* Data items *
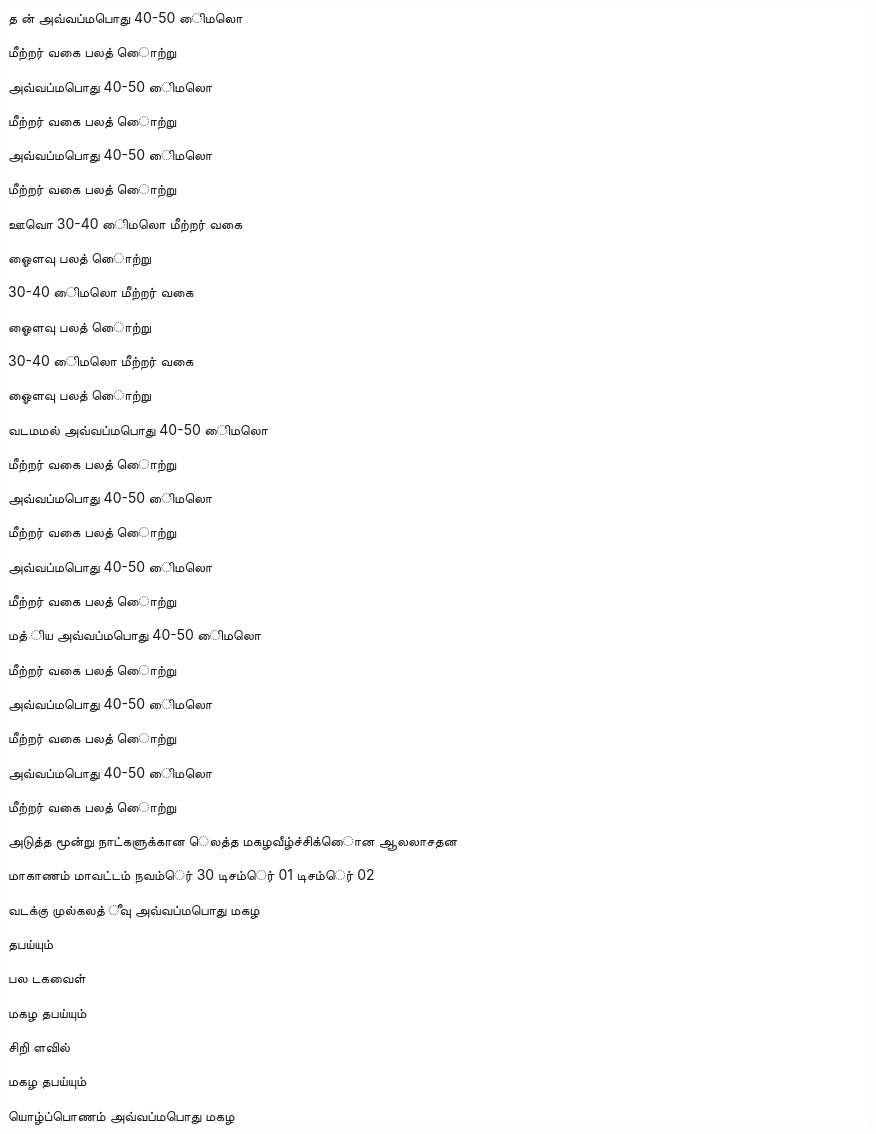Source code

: த ன் அவ்வப்மபொது 40-50 ைிமலொ

மீற்றர் வகை பலத் ைொற்று

அவ்வப்மபொது 40-50 ைிமலொ

மீற்றர் வகை பலத் ைொற்று

அவ்வப்மபொது 40-50 ைிமலொ

மீற்றர் வகை பலத் ைொற்று

ஊவொ 30-40 ைிமலொ மீற்றர் வகை

ஓைளவு பலத் ைொற்று

30-40 ைிமலொ மீற்றர் வகை

ஓைளவு பலத் ைொற்று

30-40 ைிமலொ மீற்றர் வகை

ஓைளவு பலத் ைொற்று

வடமமல் அவ்வப்மபொது 40-50 ைிமலொ

மீற்றர் வகை பலத் ைொற்று

அவ்வப்மபொது 40-50 ைிமலொ

மீற்றர் வகை பலத் ைொற்று

அவ்வப்மபொது 40-50 ைிமலொ

மீற்றர் வகை பலத் ைொற்று

மத் ிய அவ்வப்மபொது 40-50 ைிமலொ

மீற்றர் வகை பலத் ைொற்று

அவ்வப்மபொது 40-50 ைிமலொ

மீற்றர் வகை பலத் ைொற்று

அவ்வப்மபொது 40-50 ைிமலொ

மீற்றர் வகை பலத் ைொற்று

அடுத்த மூன்று நாட்களுக்கான ெலத்த மகழவீழ்ச்சிக்ைொன ஆலலாசதன

மாகாணம் மாவட்டம் நவம்ெர் 30 டிசம்ெர் 01 டிசம்ெர் 02

வடக்கு முல்கலத் ீவு அவ்வப்மபொது மகழ

தபய்யும்

பல டகவைள்

மகழ தபய்யும்

சிறி ளவில்

மகழ தபய்யும்

யொழ்ப்பொணம் அவ்வப்மபொது மகழ
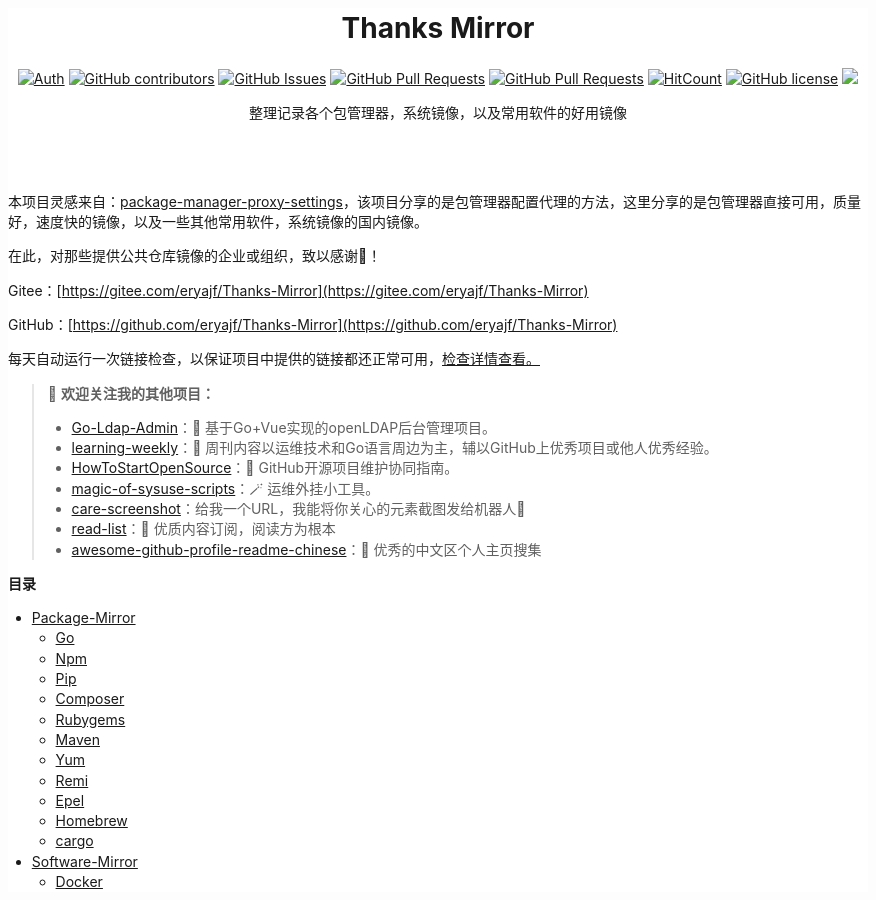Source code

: <div align="center">

# Thanks Mirror

[![Auth](https://img.shields.io/badge/Auth-eryajf-ff69b4)](https://github.com/eryajf)
[![GitHub contributors](https://img.shields.io/github/contributors/eryajf/thanks-mirror)](https://github.com/eryajf/thanks-mirror/graphs/contributors)
[![GitHub Issues](https://img.shields.io/github/issues/eryajf/thanks-mirror.svg)](https://github.com/eryajf/thanks-mirror/issues)
[![GitHub Pull Requests](https://img.shields.io/github/issues-pr/eryajf/thanks-mirror)](https://github.com/eryajf/thanks-mirror/pulls)
[![GitHub Pull Requests](https://img.shields.io/github/stars/eryajf/thanks-mirror)](https://github.com/eryajf/thanks-mirror/stargazers)
[![HitCount](https://views.whatilearened.today/views/github/eryajf/thanks-mirror.svg)](https://github.com/eryajf/thanks-mirror)
[![GitHub license](https://img.shields.io/github/license/eryajf/thanks-mirror)](https://github.com/eryajf/thanks-mirror/blob/main/LICENSE)
[![](https://img.shields.io/badge/Awesome-MyStarList-c780fa?logo=Awesome-Lists)](https://github.com/eryajf/awesome-stars-eryajf#readme)

<p> 整理记录各个包管理器，系统镜像，以及常用软件的好用镜像 </p>

<img src="https://camo.githubusercontent.com/82291b0fe831bfc6781e07fc5090cbd0a8b912bb8b8d4fec0696c881834f81ac/68747470733a2f2f70726f626f742e6d656469612f394575424971676170492e676966" width="800"  height="3">
</div><br>

本项目灵感来自：[package-manager-proxy-settings](https://github.com/comwrg/package-manager-proxy-settings)，该项目分享的是包管理器配置代理的方法，这里分享的是包管理器直接可用，质量好，速度快的镜像，以及一些其他常用软件，系统镜像的国内镜像。

在此，对那些提供公共仓库镜像的企业或组织，致以感谢🫡！

Gitee：[https://gitee.com/eryajf/Thanks-Mirror](https://gitee.com/eryajf/Thanks-Mirror)

GitHub：[https://github.com/eryajf/Thanks-Mirror](https://github.com/eryajf/Thanks-Mirror)

每天自动运行一次链接检查，以保证项目中提供的链接都还正常可用，[检查详情查看。](https://github.com/eryajf/Thanks-Mirror/actions/workflows/links-check.yml)


> 🥳 **欢迎关注我的其他项目：**
>
> - [Go-Ldap-Admin](https://github.com/eryajf/go-ldap-admin)：🌉 基于Go+Vue实现的openLDAP后台管理项目。
> - [learning-weekly](https://github.com/eryajf/learning-weekly)：📝 周刊内容以运维技术和Go语言周边为主，辅以GitHub上优秀项目或他人优秀经验。
> - [HowToStartOpenSource](https://github.com/eryajf/HowToStartOpenSource)：🌈 GitHub开源项目维护协同指南。
> - [magic-of-sysuse-scripts](https://github.com/eryajf/magic-of-sysuse-scripts)：🪄 运维外挂小工具。
> - [care-screenshot](https://github.com/eryajf/care-screenshot)：给我一个URL，我能将你关心的元素截图发给机器人🤖
> - [read-list](https://github.com/eryajf/read-list)：📖 优质内容订阅，阅读方为根本
> - [awesome-github-profile-readme-chinese](https://github.com/eryajf/awesome-github-profile-readme-chinese)：🦩 优秀的中文区个人主页搜集



**目录**

- [Package-Mirror](#package-mirror)
  - [Go](#go)
  - [Npm](#npm)
  - [Pip](#pip)
  - [Composer](#composer)
  - [Rubygems](#rubygems)
  - [Maven](#maven)
  - [Yum](#yum)
  - [Remi](#remi)
  - [Epel](#epel)
  - [Homebrew](#homebrew)
  - [cargo](#cargo)
- [Software-Mirror](#software-mirror)
  - [Docker](#docker)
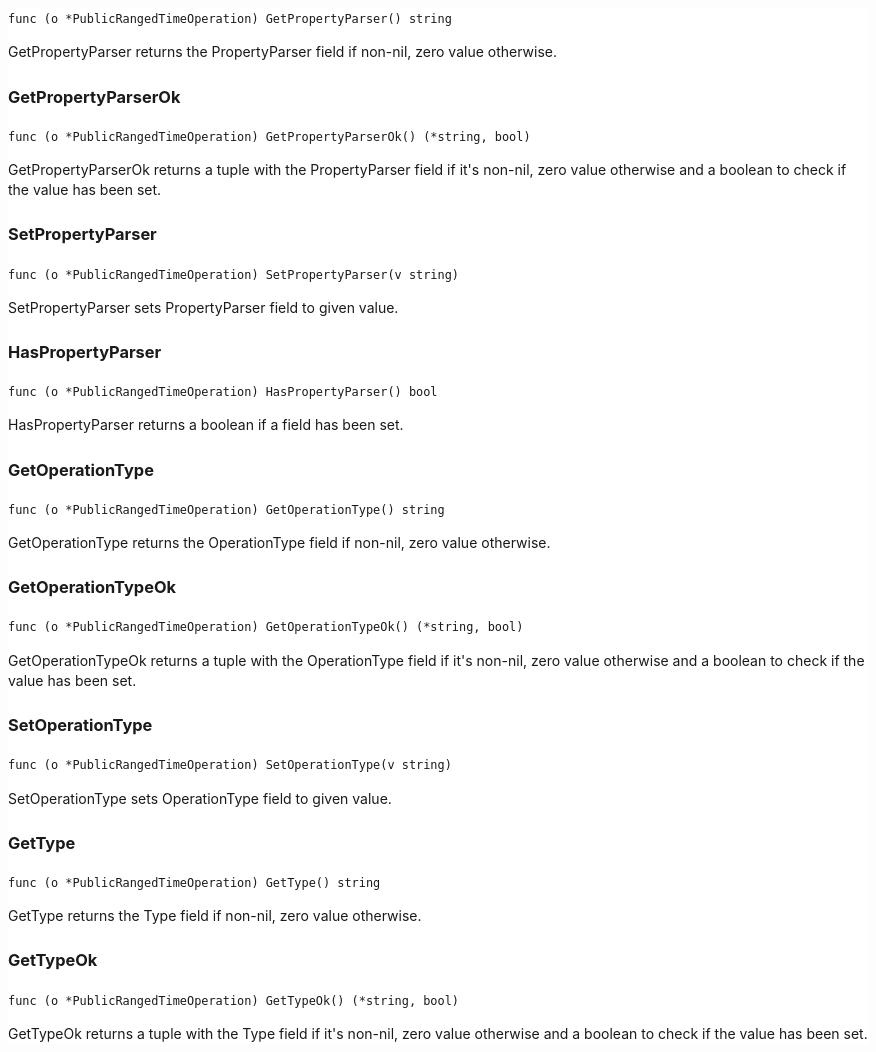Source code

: `func (o *PublicRangedTimeOperation) GetPropertyParser() string`

GetPropertyParser returns the PropertyParser field if non-nil, zero value otherwise.

### GetPropertyParserOk

`func (o *PublicRangedTimeOperation) GetPropertyParserOk() (*string, bool)`

GetPropertyParserOk returns a tuple with the PropertyParser field if it's non-nil, zero value otherwise
and a boolean to check if the value has been set.

### SetPropertyParser

`func (o *PublicRangedTimeOperation) SetPropertyParser(v string)`

SetPropertyParser sets PropertyParser field to given value.

### HasPropertyParser

`func (o *PublicRangedTimeOperation) HasPropertyParser() bool`

HasPropertyParser returns a boolean if a field has been set.

### GetOperationType

`func (o *PublicRangedTimeOperation) GetOperationType() string`

GetOperationType returns the OperationType field if non-nil, zero value otherwise.

### GetOperationTypeOk

`func (o *PublicRangedTimeOperation) GetOperationTypeOk() (*string, bool)`

GetOperationTypeOk returns a tuple with the OperationType field if it's non-nil, zero value otherwise
and a boolean to check if the value has been set.

### SetOperationType

`func (o *PublicRangedTimeOperation) SetOperationType(v string)`

SetOperationType sets OperationType field to given value.


### GetType

`func (o *PublicRangedTimeOperation) GetType() string`

GetType returns the Type field if non-nil, zero value otherwise.

### GetTypeOk

`func (o *PublicRangedTimeOperation) GetTypeOk() (*string, bool)`

GetTypeOk returns a tuple with the Type field if it's non-nil, zero value otherwise
and a boolean to check if the value has been set.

* PROBLEM TO WORK ON *
Count the lines of the material above that contain the string "issues", matching case exactly, and give only the number.

* RESULT OF THIS EXERCISE *
2